§ **Goal of the exercise**:
Copies of all lines containing the string "Figure" are needed from the data below.

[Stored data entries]
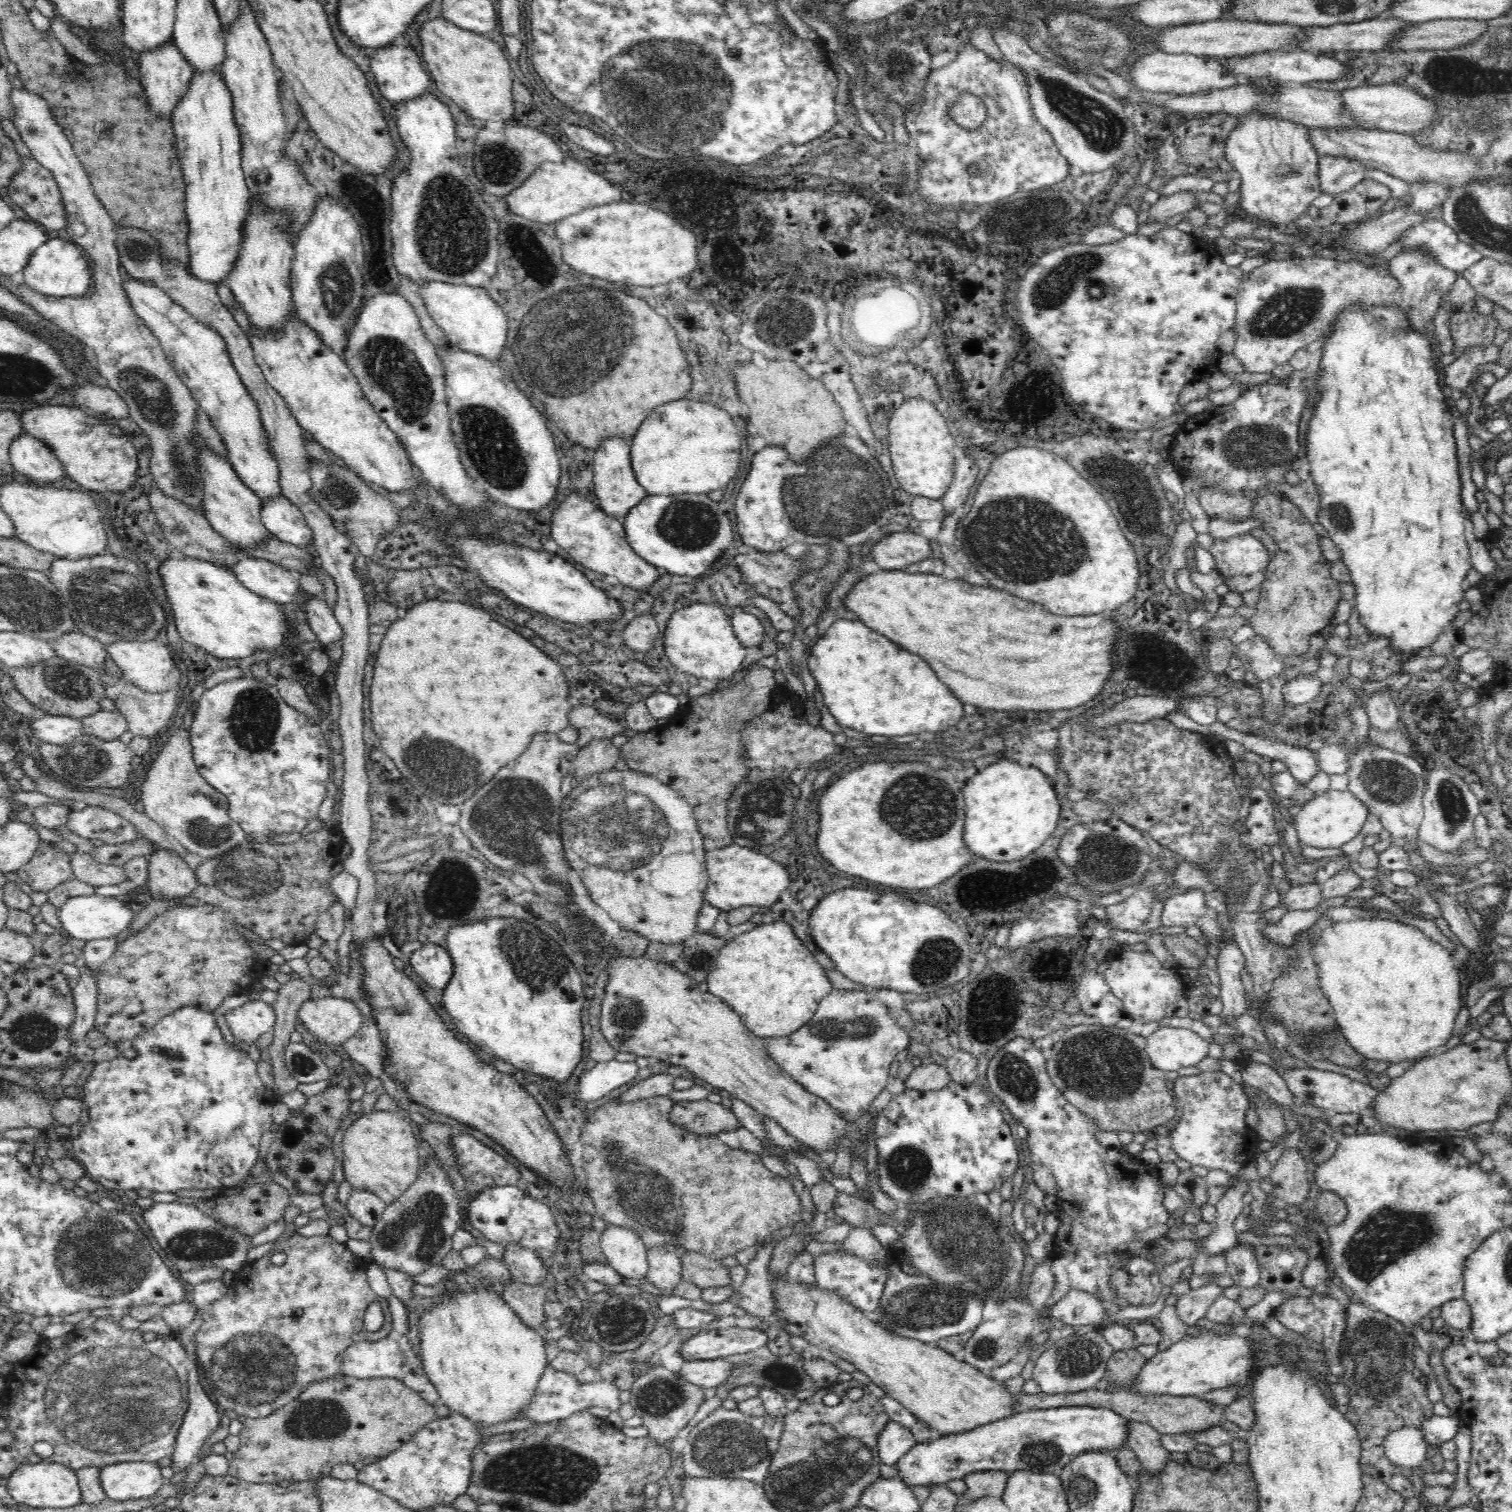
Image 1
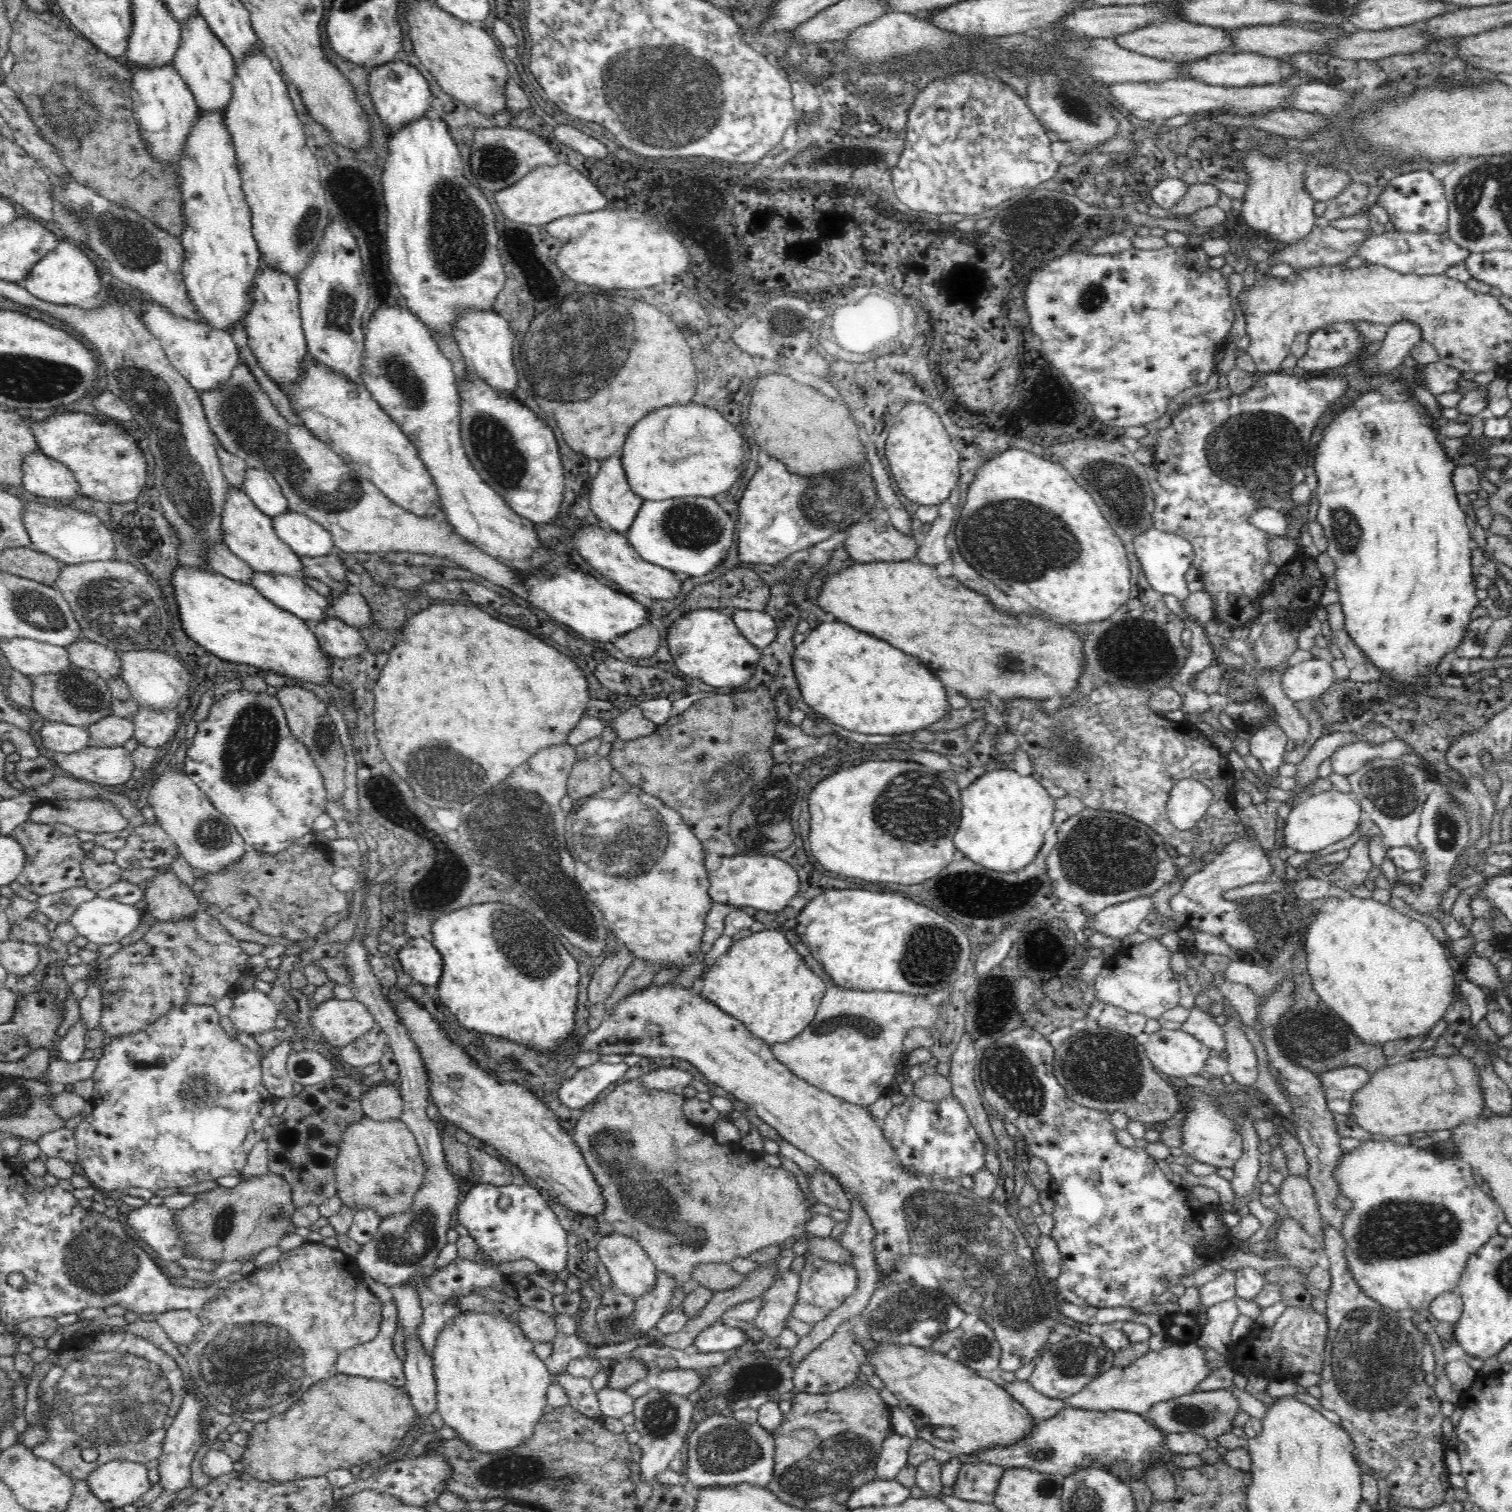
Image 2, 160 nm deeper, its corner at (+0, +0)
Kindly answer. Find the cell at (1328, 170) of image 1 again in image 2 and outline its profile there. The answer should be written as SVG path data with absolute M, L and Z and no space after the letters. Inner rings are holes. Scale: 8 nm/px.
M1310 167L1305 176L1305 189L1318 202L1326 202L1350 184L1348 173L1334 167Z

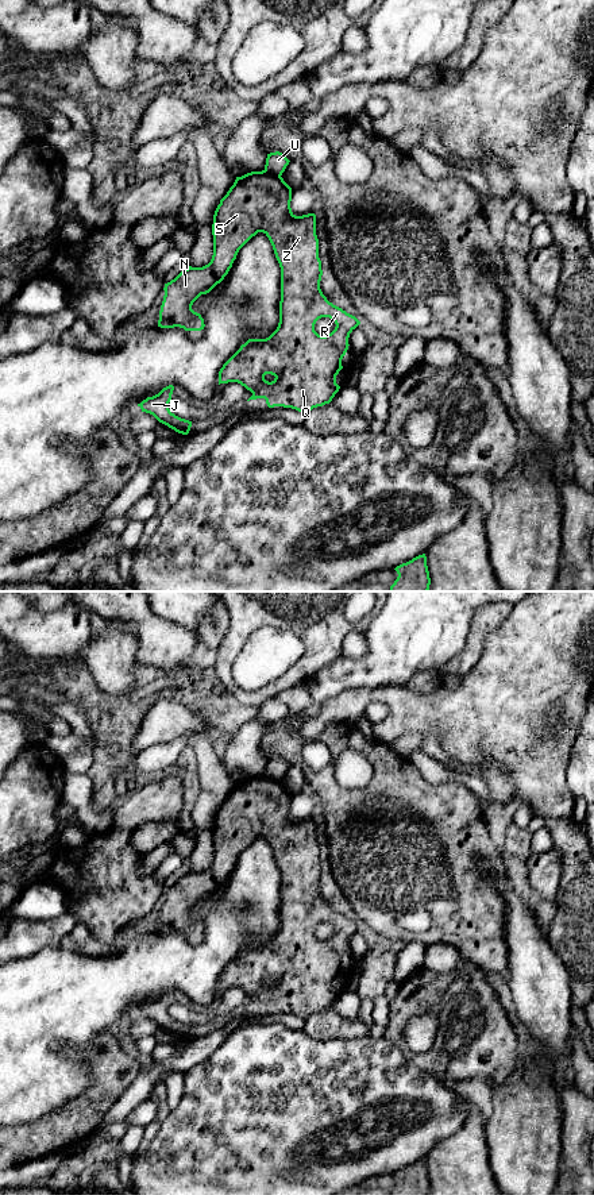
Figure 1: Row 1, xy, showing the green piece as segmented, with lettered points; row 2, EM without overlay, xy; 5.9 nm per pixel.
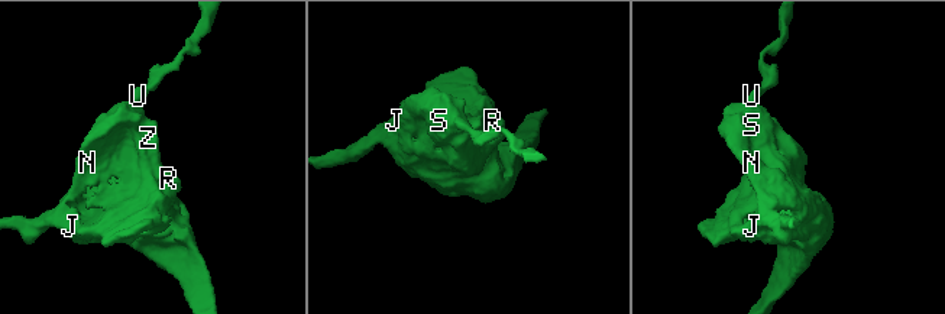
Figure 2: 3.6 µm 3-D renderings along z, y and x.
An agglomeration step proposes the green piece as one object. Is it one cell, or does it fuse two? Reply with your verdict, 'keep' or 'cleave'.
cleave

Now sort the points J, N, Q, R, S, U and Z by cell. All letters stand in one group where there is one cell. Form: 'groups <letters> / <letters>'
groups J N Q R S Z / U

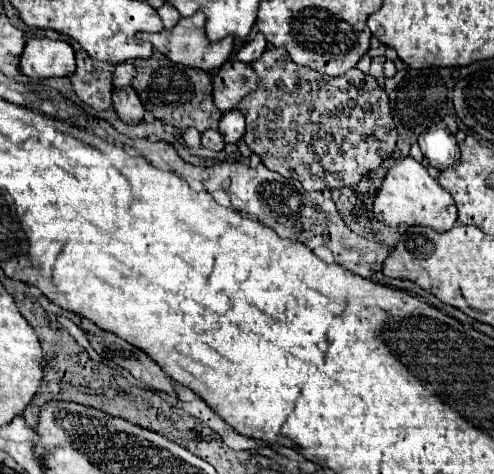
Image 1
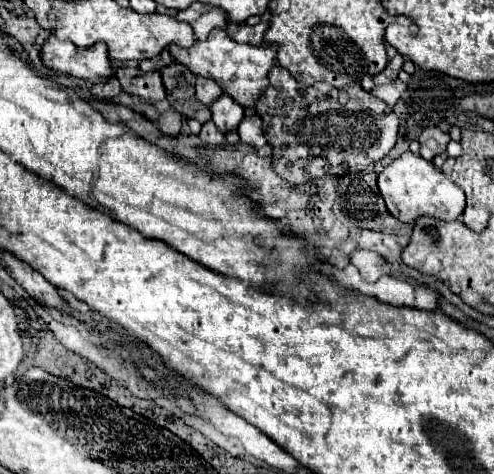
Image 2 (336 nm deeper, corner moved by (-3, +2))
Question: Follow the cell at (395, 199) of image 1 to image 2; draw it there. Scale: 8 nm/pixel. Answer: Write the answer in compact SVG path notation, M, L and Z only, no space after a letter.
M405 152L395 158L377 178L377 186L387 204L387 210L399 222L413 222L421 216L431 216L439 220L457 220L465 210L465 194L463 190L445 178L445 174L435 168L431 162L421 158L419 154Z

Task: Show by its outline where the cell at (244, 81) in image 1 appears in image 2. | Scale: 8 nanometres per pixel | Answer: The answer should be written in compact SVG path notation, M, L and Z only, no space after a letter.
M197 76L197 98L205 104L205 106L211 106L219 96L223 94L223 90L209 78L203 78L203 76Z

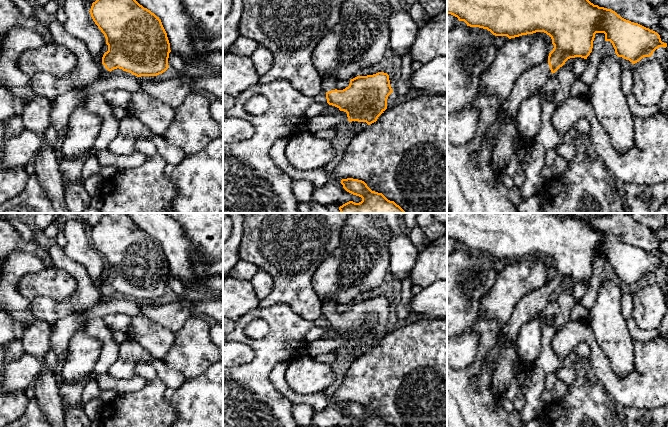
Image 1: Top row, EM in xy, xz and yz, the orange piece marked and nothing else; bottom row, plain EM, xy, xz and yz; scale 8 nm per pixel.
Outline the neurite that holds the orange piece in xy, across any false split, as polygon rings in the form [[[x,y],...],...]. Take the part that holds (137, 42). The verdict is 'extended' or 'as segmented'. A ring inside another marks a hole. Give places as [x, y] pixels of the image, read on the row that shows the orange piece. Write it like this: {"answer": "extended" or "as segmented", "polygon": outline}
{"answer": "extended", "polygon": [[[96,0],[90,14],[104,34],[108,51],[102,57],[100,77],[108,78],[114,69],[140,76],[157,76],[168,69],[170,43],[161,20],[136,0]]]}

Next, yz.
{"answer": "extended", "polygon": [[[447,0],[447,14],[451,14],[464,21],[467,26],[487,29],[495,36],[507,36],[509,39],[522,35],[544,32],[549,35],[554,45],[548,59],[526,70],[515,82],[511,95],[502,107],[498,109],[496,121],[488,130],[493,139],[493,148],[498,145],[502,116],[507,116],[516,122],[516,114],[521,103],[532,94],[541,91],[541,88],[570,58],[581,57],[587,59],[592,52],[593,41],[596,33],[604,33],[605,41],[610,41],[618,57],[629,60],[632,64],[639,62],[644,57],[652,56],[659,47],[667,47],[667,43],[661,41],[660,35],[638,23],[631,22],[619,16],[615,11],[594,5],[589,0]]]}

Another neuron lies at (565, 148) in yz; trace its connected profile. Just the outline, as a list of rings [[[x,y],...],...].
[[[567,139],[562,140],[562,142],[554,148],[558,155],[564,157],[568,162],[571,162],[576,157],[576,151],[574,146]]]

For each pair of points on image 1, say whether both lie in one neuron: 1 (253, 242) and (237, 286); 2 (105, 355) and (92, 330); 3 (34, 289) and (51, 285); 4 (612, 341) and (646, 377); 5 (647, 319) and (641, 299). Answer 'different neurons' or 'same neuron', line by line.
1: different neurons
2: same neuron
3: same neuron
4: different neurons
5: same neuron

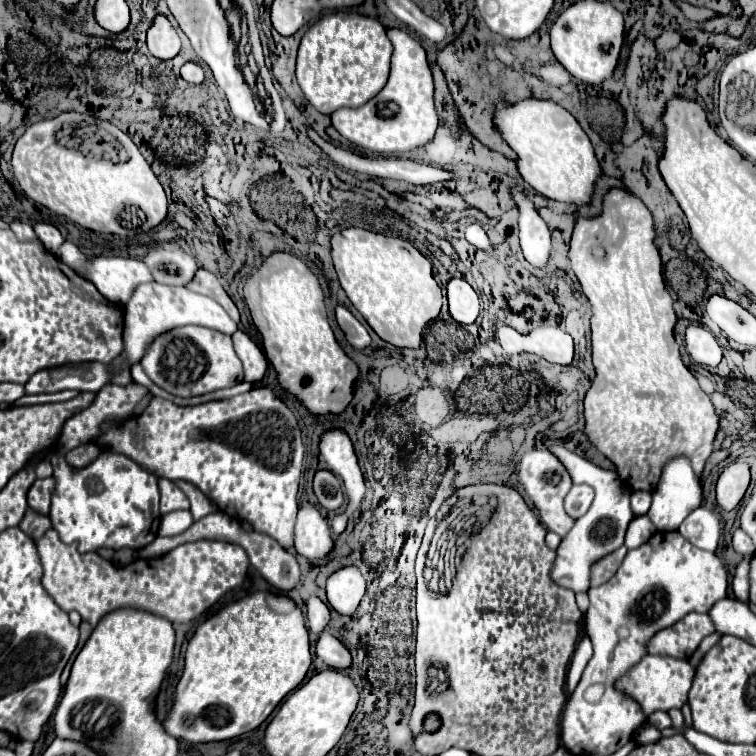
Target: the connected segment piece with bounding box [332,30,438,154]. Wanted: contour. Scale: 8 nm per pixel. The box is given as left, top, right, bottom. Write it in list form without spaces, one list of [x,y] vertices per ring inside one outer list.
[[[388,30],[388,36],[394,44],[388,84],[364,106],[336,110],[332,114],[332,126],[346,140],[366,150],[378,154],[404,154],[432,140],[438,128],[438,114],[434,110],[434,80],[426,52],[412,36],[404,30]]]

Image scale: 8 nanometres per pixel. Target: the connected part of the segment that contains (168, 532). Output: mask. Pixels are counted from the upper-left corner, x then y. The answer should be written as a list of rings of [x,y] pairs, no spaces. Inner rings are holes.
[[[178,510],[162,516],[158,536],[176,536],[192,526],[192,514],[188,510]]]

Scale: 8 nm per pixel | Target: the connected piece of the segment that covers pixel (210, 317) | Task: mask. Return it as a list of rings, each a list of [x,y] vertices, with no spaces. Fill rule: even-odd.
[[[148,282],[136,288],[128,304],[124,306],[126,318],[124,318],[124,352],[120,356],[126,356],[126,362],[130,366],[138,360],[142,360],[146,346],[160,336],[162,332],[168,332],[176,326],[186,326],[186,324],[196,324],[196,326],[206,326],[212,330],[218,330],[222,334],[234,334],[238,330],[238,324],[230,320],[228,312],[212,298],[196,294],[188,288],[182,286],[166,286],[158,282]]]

§ **Response to this exercise**:
Figure 1: Row 1, xy, showing the green piece as segmented, with lettered points; row 2, EM without overlay, xy; 5.9 nm per pixel.
Figure 2: 3.6 µm 3-D renderings along z, y and x.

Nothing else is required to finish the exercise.